More important, I think, is what YOU choose to use the word to mean. There, I can't really help - as it's not a word I really ever use myself.

- vacuouswastrel

emphryio said...

Surely no person dare call themselves an intellectual and sadly it is mainly a pejorative.

Of all the things to envy a person for, of all the reasons to feel intimidated by someone, intelligence is the quality which has had the most propaganda created against it.

Listen to rightwing radio for 5 minutes or FOX news for ten. To be intelligent is the worst sin. Feel sorry for the person who is intelligent, but not intelligent enough to know to constantly put themselves down. Because they're going down.

Paul Kincaid said...

Stefan Collini wrote a fascinating book, Absent Minds on the intellectual. He concluded that 'intellectual' actually means different things in Russia, France, Britain, Germany and the USA, the five countries he concentrated on. In other words, intellectual is whatever you want it to be.

Hal Duncan said...

According to some online dictionary or other, splicing together some of the varied conventional senses, it's a "person of superior intellect" and/or "an extremely rational person... who relies on intellect rather than on emotions or feelings" (or physical advantages I'd add).

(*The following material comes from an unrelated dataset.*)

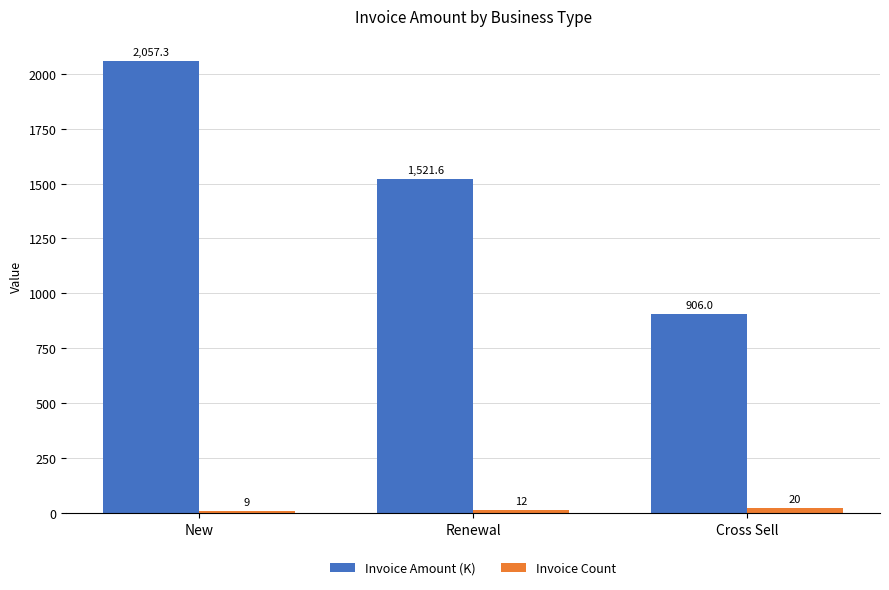

Which series has the largest total across all categories?

Invoice Amount (K)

There's a distinction between ability and attitude obscured there though. Being smart doesn't necessarily mean you rely on it as the bestest tool in your box. You might be just as ready to apply poetry or pugilism. Conversely, you can have the attitude without the ability. Some "intellectuals" are self-describing (even though ability may not measure up to attitude). Others are described as such by others for their ability (even though that's not their attitude). Personally, I dislike it as a noun because it sort of translates to "intellectualist" and buys into the old Reason/Passion dichotomy, to which I say, bollocks! Don't know about "conscientious intellectual", but I'd probably characterise myself as a "conscientious objector" when it comes to intellectualism.

Seems to me this conflict is where you'd get "intellectual" used as a meliorative or pejorative according to whether the user is for or against that -ism. The latter comes in when people reckon that intellect without emotional intelligence is wit without wisdom, or when they simply devalue it relative to emotional imperatives and/or physical prowess. You could use it as value-neutral, I suppose, but the ascription of attitudinal -ism muddles the discourse, to my mind.

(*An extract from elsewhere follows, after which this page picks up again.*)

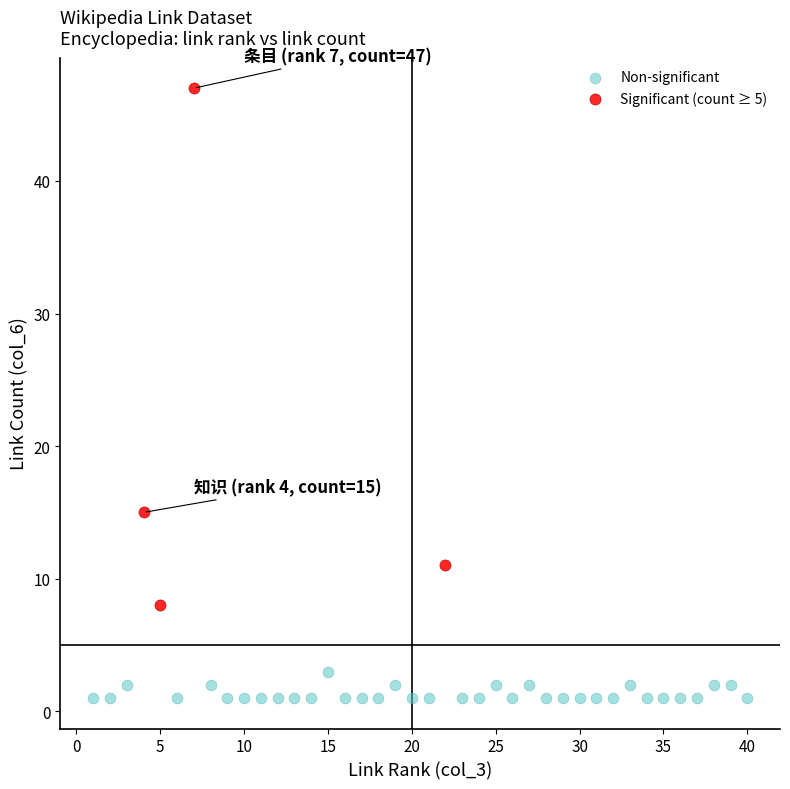

Which series has the widest spread of Y values?

Significant (count ≥ 5)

There's a third aspect. It's also, conventionally, a person "who places a high value on or pursues things of interest to the intellect" which suggests two dimensions of measurement: the more committed you are, as when "professionally engaged in mental labor, as a writer or teacher", the more of an "intellectual" you are; and the more those things are only of interest to the intellect, the more you're dealing with "the more complex forms and fields of knowledge, as aesthetic or philosophical matters, esp. on an abstract and general level", again the more of an "intellectual" you are.

This, to me, is to mark someone out by what may be only one aspect of their life. I'm a writer, and a lot of my writings are on abstract literary theory. But that's not all I am or all I'm interested in. And having that area of interest doesn't mean I ascribe myself either attitude or ability.